Please tally the lines below that contain the string "after" and reply with that figure only.

^^^^^^^^^^^^^^^^

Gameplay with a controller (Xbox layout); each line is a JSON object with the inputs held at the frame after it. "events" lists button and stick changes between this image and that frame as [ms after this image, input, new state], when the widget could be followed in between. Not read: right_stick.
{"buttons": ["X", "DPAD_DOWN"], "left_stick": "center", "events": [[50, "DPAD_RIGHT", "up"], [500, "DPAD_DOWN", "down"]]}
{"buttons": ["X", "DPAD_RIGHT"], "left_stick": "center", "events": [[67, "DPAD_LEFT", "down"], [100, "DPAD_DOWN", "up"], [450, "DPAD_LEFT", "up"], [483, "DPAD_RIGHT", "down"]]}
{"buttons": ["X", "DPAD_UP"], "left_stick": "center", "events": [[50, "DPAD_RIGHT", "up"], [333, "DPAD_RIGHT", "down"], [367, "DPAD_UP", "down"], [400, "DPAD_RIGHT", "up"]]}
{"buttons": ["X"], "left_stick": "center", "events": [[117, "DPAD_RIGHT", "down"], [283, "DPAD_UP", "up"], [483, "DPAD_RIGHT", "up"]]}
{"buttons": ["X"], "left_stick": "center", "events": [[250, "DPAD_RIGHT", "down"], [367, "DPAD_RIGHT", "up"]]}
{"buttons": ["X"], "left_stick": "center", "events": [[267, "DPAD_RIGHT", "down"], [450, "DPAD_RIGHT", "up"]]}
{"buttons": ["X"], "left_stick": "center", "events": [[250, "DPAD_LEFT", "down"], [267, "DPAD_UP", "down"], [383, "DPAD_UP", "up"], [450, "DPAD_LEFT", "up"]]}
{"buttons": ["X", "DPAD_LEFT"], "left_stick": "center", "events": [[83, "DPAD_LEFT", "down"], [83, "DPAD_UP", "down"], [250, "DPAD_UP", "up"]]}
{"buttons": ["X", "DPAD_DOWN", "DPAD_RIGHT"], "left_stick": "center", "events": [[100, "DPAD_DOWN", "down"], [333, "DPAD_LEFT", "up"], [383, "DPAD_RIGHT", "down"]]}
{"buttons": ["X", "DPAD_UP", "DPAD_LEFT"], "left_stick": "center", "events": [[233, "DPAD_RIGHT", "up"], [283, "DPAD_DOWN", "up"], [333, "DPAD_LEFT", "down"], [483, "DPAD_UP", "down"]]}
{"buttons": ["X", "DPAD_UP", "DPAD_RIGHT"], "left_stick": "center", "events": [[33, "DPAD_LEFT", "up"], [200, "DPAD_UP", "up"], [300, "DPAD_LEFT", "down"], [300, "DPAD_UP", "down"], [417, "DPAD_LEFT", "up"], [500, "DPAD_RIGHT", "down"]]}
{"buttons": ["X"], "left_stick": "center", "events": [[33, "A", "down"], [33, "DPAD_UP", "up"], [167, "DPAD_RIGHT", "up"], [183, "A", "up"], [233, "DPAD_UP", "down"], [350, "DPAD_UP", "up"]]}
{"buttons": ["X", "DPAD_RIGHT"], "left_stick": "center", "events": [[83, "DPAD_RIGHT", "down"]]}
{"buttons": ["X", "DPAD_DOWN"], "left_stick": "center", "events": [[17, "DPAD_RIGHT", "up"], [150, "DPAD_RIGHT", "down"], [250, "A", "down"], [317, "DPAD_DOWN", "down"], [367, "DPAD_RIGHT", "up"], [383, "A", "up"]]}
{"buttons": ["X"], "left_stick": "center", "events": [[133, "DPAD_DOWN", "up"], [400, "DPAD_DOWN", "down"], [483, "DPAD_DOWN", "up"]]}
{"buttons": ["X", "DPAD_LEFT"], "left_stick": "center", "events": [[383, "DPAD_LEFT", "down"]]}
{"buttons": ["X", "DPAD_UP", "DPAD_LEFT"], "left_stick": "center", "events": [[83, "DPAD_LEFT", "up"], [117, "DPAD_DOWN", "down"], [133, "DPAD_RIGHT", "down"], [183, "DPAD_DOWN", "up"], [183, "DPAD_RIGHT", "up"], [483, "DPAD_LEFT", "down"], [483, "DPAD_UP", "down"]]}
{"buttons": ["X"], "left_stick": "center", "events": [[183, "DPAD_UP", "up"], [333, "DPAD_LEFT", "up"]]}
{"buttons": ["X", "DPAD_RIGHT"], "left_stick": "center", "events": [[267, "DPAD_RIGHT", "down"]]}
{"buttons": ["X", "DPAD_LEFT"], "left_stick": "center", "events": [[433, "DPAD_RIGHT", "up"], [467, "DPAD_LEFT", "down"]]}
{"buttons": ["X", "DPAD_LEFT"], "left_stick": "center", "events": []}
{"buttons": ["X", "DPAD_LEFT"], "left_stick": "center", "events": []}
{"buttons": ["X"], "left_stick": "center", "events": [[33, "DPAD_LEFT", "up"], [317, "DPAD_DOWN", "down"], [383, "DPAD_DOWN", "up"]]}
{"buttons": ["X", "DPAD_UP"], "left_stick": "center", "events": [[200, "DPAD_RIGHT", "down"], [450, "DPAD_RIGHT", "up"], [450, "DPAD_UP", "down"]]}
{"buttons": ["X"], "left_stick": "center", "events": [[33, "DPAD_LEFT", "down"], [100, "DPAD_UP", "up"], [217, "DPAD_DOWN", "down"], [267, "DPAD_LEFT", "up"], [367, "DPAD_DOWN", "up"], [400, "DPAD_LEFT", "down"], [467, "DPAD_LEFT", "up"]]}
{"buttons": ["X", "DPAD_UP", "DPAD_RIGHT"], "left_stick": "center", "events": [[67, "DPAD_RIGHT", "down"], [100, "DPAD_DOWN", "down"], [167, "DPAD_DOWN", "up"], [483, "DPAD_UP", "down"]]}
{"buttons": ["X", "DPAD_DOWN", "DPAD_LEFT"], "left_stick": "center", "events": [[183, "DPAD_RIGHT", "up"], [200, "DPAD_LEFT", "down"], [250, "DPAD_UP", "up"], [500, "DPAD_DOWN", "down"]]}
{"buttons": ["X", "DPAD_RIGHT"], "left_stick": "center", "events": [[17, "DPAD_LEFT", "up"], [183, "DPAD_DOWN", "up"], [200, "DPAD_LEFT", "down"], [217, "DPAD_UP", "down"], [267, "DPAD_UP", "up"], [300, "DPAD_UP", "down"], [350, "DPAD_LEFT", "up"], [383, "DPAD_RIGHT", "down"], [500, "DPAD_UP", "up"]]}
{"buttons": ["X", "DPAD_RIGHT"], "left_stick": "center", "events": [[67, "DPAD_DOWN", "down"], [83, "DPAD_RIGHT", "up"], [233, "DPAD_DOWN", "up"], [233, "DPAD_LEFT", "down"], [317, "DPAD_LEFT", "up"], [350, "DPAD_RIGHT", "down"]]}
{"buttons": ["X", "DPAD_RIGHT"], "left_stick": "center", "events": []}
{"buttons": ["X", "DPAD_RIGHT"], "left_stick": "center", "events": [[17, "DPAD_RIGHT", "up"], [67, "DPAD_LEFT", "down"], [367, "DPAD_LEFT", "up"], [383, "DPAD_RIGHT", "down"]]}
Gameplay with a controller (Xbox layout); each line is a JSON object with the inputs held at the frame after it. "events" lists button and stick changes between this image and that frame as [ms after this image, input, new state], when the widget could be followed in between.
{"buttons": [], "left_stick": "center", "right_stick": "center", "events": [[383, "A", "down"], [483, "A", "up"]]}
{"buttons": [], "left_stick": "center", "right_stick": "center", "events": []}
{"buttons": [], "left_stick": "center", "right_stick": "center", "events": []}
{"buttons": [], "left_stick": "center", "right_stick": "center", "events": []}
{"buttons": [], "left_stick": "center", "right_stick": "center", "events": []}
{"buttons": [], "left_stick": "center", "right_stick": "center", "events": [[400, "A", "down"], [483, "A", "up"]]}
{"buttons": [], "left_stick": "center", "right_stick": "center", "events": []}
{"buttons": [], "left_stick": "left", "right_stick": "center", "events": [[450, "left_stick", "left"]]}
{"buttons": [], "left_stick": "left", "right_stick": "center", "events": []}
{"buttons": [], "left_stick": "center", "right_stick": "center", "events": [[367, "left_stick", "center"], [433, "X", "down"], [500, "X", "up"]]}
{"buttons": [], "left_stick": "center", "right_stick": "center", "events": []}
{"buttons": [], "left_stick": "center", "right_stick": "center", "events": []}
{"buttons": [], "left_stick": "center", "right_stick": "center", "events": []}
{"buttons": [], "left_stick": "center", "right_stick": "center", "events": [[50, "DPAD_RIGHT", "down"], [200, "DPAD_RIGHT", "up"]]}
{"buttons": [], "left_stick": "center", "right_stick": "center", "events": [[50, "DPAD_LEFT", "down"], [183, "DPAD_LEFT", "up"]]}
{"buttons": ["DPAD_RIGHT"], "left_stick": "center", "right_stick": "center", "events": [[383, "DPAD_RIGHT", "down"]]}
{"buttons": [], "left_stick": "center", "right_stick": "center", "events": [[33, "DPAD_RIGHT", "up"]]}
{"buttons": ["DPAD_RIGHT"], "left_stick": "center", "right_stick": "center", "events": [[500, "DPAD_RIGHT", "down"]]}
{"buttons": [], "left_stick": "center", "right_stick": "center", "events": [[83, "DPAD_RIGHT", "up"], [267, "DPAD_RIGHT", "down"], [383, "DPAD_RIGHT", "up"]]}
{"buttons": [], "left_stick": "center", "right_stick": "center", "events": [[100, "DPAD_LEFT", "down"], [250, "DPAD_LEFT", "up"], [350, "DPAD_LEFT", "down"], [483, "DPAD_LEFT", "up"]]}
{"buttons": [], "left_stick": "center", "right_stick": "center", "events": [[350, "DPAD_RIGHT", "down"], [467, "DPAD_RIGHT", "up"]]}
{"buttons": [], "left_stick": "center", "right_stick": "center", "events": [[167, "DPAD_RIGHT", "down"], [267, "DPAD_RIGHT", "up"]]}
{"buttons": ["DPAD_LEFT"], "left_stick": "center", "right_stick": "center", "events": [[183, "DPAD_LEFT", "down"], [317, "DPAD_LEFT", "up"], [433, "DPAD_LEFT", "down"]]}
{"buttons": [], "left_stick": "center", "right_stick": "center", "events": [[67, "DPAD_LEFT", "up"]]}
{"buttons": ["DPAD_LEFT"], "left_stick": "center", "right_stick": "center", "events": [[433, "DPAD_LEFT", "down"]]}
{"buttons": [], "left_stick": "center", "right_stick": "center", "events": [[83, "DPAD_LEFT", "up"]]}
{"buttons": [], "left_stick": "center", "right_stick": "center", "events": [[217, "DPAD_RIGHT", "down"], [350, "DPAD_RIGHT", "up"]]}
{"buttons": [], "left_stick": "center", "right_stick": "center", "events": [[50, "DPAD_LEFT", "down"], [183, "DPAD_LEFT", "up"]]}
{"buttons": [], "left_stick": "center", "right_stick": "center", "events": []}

^^^^^^^^^^^^^^^^

## [Problem solution]
2